Dick Van Patten was hardly the leading man type---thin-haired, slightly paunchy and with a round face. He looked more like your neighbor---which was likely why Tom Bradford resonated on the screen. Van Patten looked like a guy who had eight kids and who worked for a newspaper.

Van Patten's Tom Bradford was also unlike other TV dads in the sense that he wasn't written as a buffoon who somehow got a pretty, smart girl to marry him. The kids didn't zing witty one-liners at dad's expense; rather, Tom Bradford was a true patriarch who had his kids' respect.

Van Patten was acting on stage and screen for some 28 years before he got the "EiE" gig, but he was treated by many viewers as a virtual unknown until 1977. Such is the power of being a lead actor on a successful TV show.

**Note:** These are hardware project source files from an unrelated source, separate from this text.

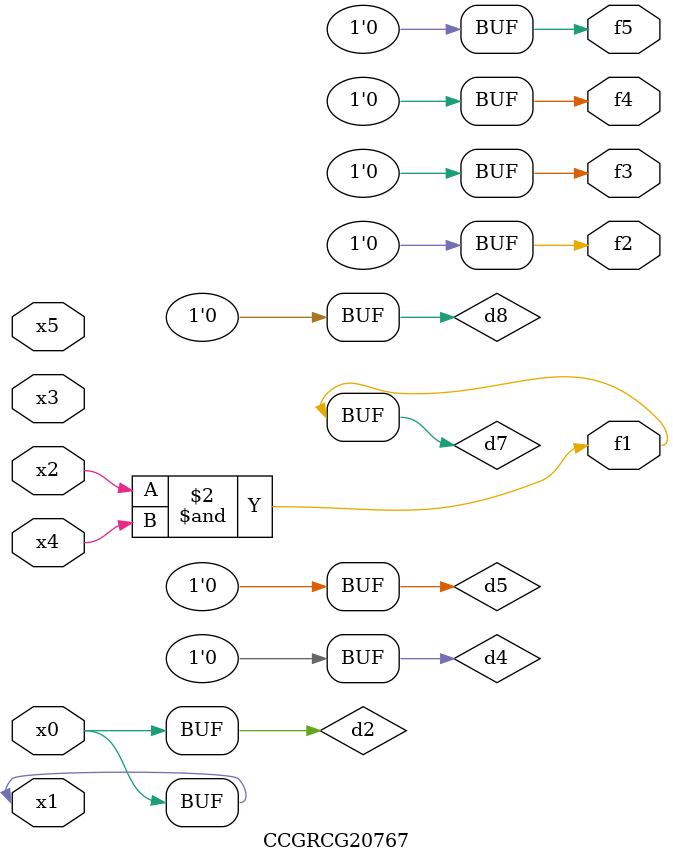
<source format=v>
module CCGRCG20767(
	input x0, x1, x2, x3, x4, x5,
	output f1, f2, f3, f4, f5
);

	wire d1, d2, d3, d4, d5, d6, d7, d8, d9;

	nand (d1, x1);
	buf (d2, x0, x1);
	nand (d3, x2, x4);
	and (d4, d1, d2);
	and (d5, d1, d2);
	nand (d6, d1, d3);
	not (d7, d3);
	xor (d8, d5);
	nor (d9, d5, d6);
	assign f1 = d7;
	assign f2 = d8;
	assign f3 = d8;
	assign f4 = d8;
	assign f5 = d8;
endmodule

</source>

Van Patten was also a favorite of comedian/director Mel Brooks, who cast Dick in a number of films.

Such was Dick Van Patten's varied interests that he even served as a TV commentator for the World Series of Poker from 1993-95.

Trivia: Van Patten named his son Nels after the character that Dick played in his first TV job, a series called "Mama" (1949-57).

Dick Van Patten didn't light up the screen. He wasn't that type of actor. But you were always aware of his presence.

Unlike some of his brethren who felt typecast and button-holed by roles they played on television, Dick Van Patten embraced Tom Bradford.

"I appreciate 'Eight is Enough'," he once said. "It made me recognizable."

But he was influential in so many other ways, and for that so many are grateful.